Most of our fathers raised us remotely. That was their way. The times then dictated that. I think now things are different. We need to talk to these boys. Make them our pals without them thinking they can smoke before us. They should be able to tell us what they can’t tell their mothers. They should be able to see us as allies. And as the men they want to be. Sons should be able to say, “If only I was half the man my father is…”
You have to pass through a dungeon to get there, I guess. Because I interview many big-shots who are over 50, I find myself asking them about fatherhood and I realise that nobody really has a template to raise boys. Men just do the best they deem right because at the end of it all, it will be so hard to see how your son turned out – badly or well – and pretend that it isn’t a reflection of who you are.
Here is what I love about Kim. When his diaper is being changed, (I can count you the number of times I have changed his diaper, less than five.
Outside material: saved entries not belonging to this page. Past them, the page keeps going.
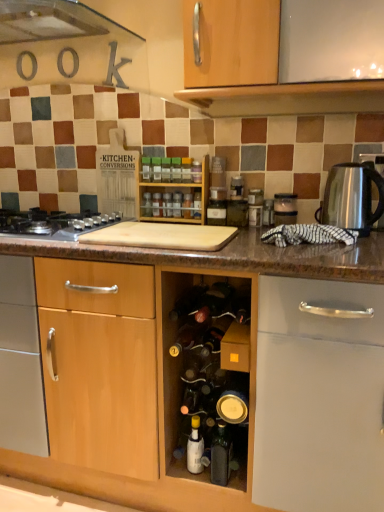
Question: Is green plastic spice at center, the 2th bottle from the top, outside silver metallic gas stove at left?

Choices:
 (A) no
 (B) yes

Answer: (B)

Question: From the image's perspective, is green plastic spice at center, arranged as the 10th bottle when ordered from the bottom, on top of silver metallic gas stove at left?

Choices:
 (A) no
 (B) yes

Answer: (B)

Question: Considering the relative sizes of green plastic spice at center, arranged as the 10th bottle when ordered from the bottom, and silver metallic gas stove at left in the image provided, is green plastic spice at center, arranged as the 10th bottle when ordered from the bottom, smaller than silver metallic gas stove at left?

Choices:
 (A) no
 (B) yes

Answer: (B)

Question: From a real-world perspective, is green plastic spice at center, arranged as the 10th bottle when ordered from the bottom, on top of silver metallic gas stove at left?

Choices:
 (A) yes
 (B) no

Answer: (A)

Question: Considering the relative sizes of green plastic spice at center, the 2th bottle from the top, and silver metallic gas stove at left in the image provided, is green plastic spice at center, the 2th bottle from the top, taller than silver metallic gas stove at left?

Choices:
 (A) yes
 (B) no

Answer: (A)

Question: Relative to translucent glass spice at center, arranged as the 7th bottle when ordered from the bottom, is satin silver toaster at upper right in front or behind?

Choices:
 (A) behind
 (B) front

Answer: (B)

Question: Considering the relative positions of satin silver toaster at upper right and translucent glass spice at center, arranged as the 7th bottle when ordered from the bottom, in the image provided, is satin silver toaster at upper right to the left or to the right of translucent glass spice at center, arranged as the 7th bottle when ordered from the bottom,?

Choices:
 (A) left
 (B) right

Answer: (B)

Question: Is satin silver toaster at upper right spatially inside translucent glass spice at center, arranged as the 7th bottle when ordered from the bottom, or outside of it?

Choices:
 (A) outside
 (B) inside

Answer: (A)

Question: From the image's perspective, is satin silver toaster at upper right above or below translucent glass spice at center, the fifth bottle viewed from the top?

Choices:
 (A) below
 (B) above

Answer: (A)

Question: From a real-world perspective, is dark glass wine bottle at center above or below translucent plastic spice at center, which is the first bottle in top-to-bottom order?

Choices:
 (A) below
 (B) above

Answer: (A)

Question: From the image's perspective, is dark glass wine bottle at center positioned above or below translucent plastic spice at center, which is the first bottle in top-to-bottom order?

Choices:
 (A) below
 (B) above

Answer: (A)

Question: In terms of width, does dark glass wine bottle at center look wider or thinner when compared to translucent plastic spice at center, which is the first bottle in top-to-bottom order?

Choices:
 (A) thin
 (B) wide

Answer: (B)

Question: Considering their positions, is dark glass wine bottle at center located in front of or behind translucent plastic spice at center, the 11th bottle from the bottom?

Choices:
 (A) behind
 (B) front

Answer: (B)

Question: Based on their positions, is translucent glass spice at center, acting as the 5th bottle starting from the bottom, located to the left or right of wooden spice rack at center?

Choices:
 (A) left
 (B) right

Answer: (B)

Question: In terms of height, does translucent glass spice at center, the 7th bottle viewed from the top, look taller or shorter compared to wooden spice rack at center?

Choices:
 (A) tall
 (B) short

Answer: (B)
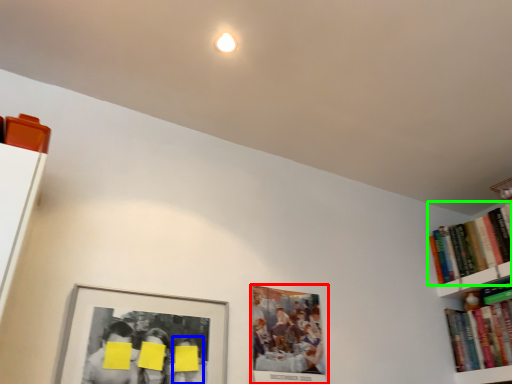
Question: Which object is the farthest from picture frame (highlighted by a red box)? Choose among these: person (highlighted by a blue box) or book (highlighted by a green box).

Choices:
 (A) person
 (B) book

Answer: (B)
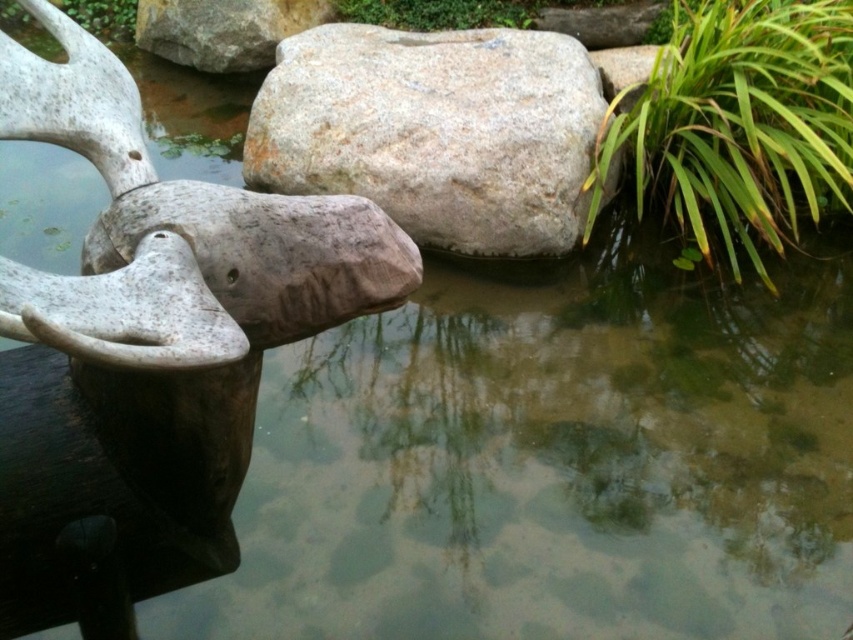
Question: Which object is farther from the camera taking this photo?

Choices:
 (A) gray/rough stone at center
 (B) gray granite rock at upper center

Answer: (B)

Question: Does green leafy plant at right have a lesser width compared to gray granite rock at upper center?

Choices:
 (A) yes
 (B) no

Answer: (A)

Question: In this image, where is gray granite rock at upper center located relative to green leafy plant at upper center?

Choices:
 (A) below
 (B) above

Answer: (A)

Question: Is white stone sculpture at upper left above gray granite rock at upper center?

Choices:
 (A) no
 (B) yes

Answer: (A)

Question: Which is nearer to the gray granite rock at upper center?

Choices:
 (A) green leafy plant at upper left
 (B) gray/rough stone at center
 (C) green leafy plant at upper center

Answer: (A)

Question: Which point is farther to the camera?

Choices:
 (A) (439, 188)
 (B) (679, 193)
 (C) (239, 44)
 (D) (120, 33)

Answer: (D)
I hear chaps out there have really taken this diaper-changing thing seriously.) he normally has this thing where he immediately reaches out and grabs his jewels. Like he’s shooting a musical video in the Bronx. Like he is so blessed he just can’t believe it. I find it extremely hilarious. But it fills me with pride because that’s something that we guys do when we just chilling at home, you reach out absentmindedly and slip your hands in your peejays. Nothing says “guy” more than that.
This is to all men out there raising boys. Salut.